Chapter 21 Summary: “Kiana Roubini”

In class, Mr. Kermit divides the kids into reading groups. Kiana works with Parker on anagrams some days. On other days, when Parker works with a reading specialist, Kiana joins Barnstorm, Mateo, and Rahim. At times Rahim isn’t with them—Mr. Kermit gets him into part-time art classes at the community college.

Mr. Kermit starts using the puffy-tails to teach economics by allowing the kids to sell or trade them. After Kiana lends a bunch to Aldo, Barnstorm calls the loan stupid because Aldo will never pay her back. In response, Kiana accuses Barnstorm of hoarding the tails, something equally pointless since “all those puffy-tails will be worthless” in high school next year (186).

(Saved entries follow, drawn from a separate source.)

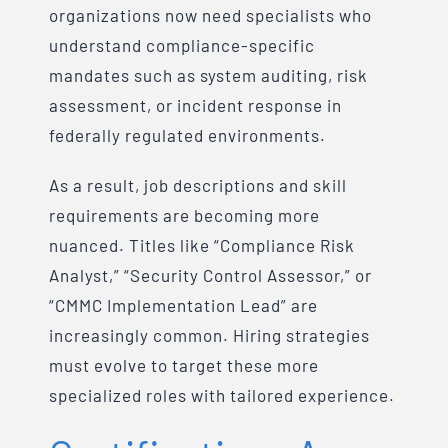
organizations now need specialists who
understand compliance-specific
mandates such as system auditing, risk
assessment, or incident response in
federally regulated environments.
As a result, job descriptions and skill
requirements are becoming more
nuanced. Titles like “Compliance Risk
Analyst,” “Security Control Assessor,” or
“CMMC Implementation Lead” are
increasingly common. Hiring strategies
must evolve to target these more
specialized roles with tailored experience.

In the wake of the argument, Kiana realizes she’s talking like she isn’t going to be leaving. She decides she’s “got to get back to LA—and fast” (187).

Chapter 22 Summary: “Mrs. Vargas”

Principal Vargas is on her way to show the first semester progress reports to Dr. Thaddeus. On the way, she thinks about how dedicated and driven Mr. Kermit was when he first started teaching, his decline after the scandal, and his recent return to the teacher he once was. As she hands the reports to Dr. Thaddeus, she tells him to “prepare to be amazed” (189). Dr. Thaddeus barely glances at them before stating that Mr. Kermit must have falsified the reports to keep his job.

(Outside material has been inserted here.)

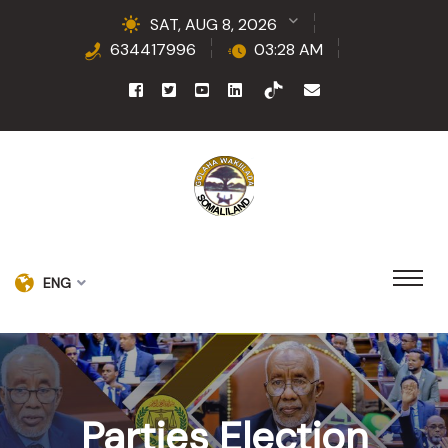
SAT, AUG 8, 2026
634417996
03:28 AM
ENG
Parties Election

Mrs. Vargas argues Mr. Kermit would never falsify reports, but Dr. Thaddeus won’t have it. He still aims to fire Mr. Kermit. After some research, Dr. Thaddeus has figured out that over the past two years Mr. Kermit’s students’ science scores declined. If his current students also show a drop, Dr. Thaddeus can fire Mr. Kermit for being an ineffective educator. Principal Vargas is appalled, but she realizes that the kids in room 117 only have to do better than they did the last two years, which shouldn’t be difficult. She decides to give Mr. Kermit a few warning hints—he doesn’t deserve to lose his job because a “cranky superintendent can’t forgive him for something that was never his fault in the first place” (192).

Chapters 21-22 Analysis

Chapter 22 offers Principal Vargas’s perspective on Mr. Kermit. This is the only chapter from the principal’s perspective, included to show an outsider to room 117 noticing Mr. Kermit’s progress. Mrs. Vargas knew Mr. Kermit at the beginning of his career, so she is the only character in a position to state that Mr. Kermit is like his old self again. Her chapter also reminds the reader that Dr. Thaddeus is closer than ever to firing Mr. Kermit, building tension for the book’s final chapters.

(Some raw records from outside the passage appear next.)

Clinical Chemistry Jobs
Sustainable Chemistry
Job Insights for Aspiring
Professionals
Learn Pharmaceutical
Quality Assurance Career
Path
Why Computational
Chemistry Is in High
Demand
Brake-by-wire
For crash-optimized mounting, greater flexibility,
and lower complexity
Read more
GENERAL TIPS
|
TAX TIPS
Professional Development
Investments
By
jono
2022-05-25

Chapter 21 continues the earlier theme of the importance of differentiation in education and the need to account for different kids’ learning styles and deficits. Mr. Kermit creates reading groups, has students of different abilities like Kiana and Parker work together, invites a learning specialist to provide extra support, and does his best to discover his students strengths even when those strengths lie outside his classroom—as happens with Rahim, whose artistic talent flourishes in a college-level program. Moreover, Rahim’s situation exemplifies the importance of non-core subjects. While math, science, English, and social studies are rightly the main priority in school, not every student will thrive in those subjects. Classes in art, music, and other non-core disciplines are just as important, and students should be encouraged, rather than discouraged, from pursuing strengths that lie outside of traditional subjects.